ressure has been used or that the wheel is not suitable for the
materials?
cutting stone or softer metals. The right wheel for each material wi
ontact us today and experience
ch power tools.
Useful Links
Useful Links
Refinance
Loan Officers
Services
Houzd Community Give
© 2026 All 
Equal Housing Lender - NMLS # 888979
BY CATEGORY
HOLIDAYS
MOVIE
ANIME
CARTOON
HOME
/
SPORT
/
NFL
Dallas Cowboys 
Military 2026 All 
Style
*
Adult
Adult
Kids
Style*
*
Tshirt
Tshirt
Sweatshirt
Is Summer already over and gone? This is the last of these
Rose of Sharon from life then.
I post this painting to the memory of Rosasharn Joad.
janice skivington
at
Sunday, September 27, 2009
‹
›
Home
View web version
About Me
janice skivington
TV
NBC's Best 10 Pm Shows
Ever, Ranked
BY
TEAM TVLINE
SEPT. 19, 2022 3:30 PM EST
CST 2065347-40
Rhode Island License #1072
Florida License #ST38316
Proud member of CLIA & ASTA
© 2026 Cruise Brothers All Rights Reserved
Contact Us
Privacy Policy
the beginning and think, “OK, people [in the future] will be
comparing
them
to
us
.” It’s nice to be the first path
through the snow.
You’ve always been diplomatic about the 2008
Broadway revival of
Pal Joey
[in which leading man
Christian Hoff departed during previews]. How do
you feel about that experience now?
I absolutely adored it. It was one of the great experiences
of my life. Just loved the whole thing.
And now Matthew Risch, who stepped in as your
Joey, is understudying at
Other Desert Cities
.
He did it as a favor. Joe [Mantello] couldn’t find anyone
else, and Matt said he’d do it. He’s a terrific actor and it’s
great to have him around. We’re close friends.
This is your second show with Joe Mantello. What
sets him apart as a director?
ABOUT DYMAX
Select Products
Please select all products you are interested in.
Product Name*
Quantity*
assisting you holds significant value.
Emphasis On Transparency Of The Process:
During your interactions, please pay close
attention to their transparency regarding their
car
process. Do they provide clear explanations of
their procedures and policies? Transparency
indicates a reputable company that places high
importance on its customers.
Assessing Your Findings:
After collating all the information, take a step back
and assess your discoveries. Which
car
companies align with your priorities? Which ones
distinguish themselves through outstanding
○ ○ ○ ○ ○ ○ ○
ASSIGNMENT: Can you pull out every line of the items, starting at the very first line and ending at the line that contains "Rose of Sharon from life then.", and copy each one unchanged?

COMPLETED EXERCISE:
ressure has been used or that the wheel is not suitable for the
materials?
cutting stone or softer metals. The right wheel for each material wi
ontact us today and experience
ch power tools.
Useful Links
Useful Links
Refinance
Loan Officers
Services
Houzd Community Give
© 2026 All 
Equal Housing Lender - NMLS # 888979
BY CATEGORY
HOLIDAYS
MOVIE
ANIME
CARTOON
HOME
/
SPORT
/
NFL
Dallas Cowboys 
Military 2026 All 
Style
*
Adult
Adult
Kids
Style*
*
Tshirt
Tshirt
Sweatshirt
Is Summer already over and gone? This is the last of these
Rose of Sharon from life then.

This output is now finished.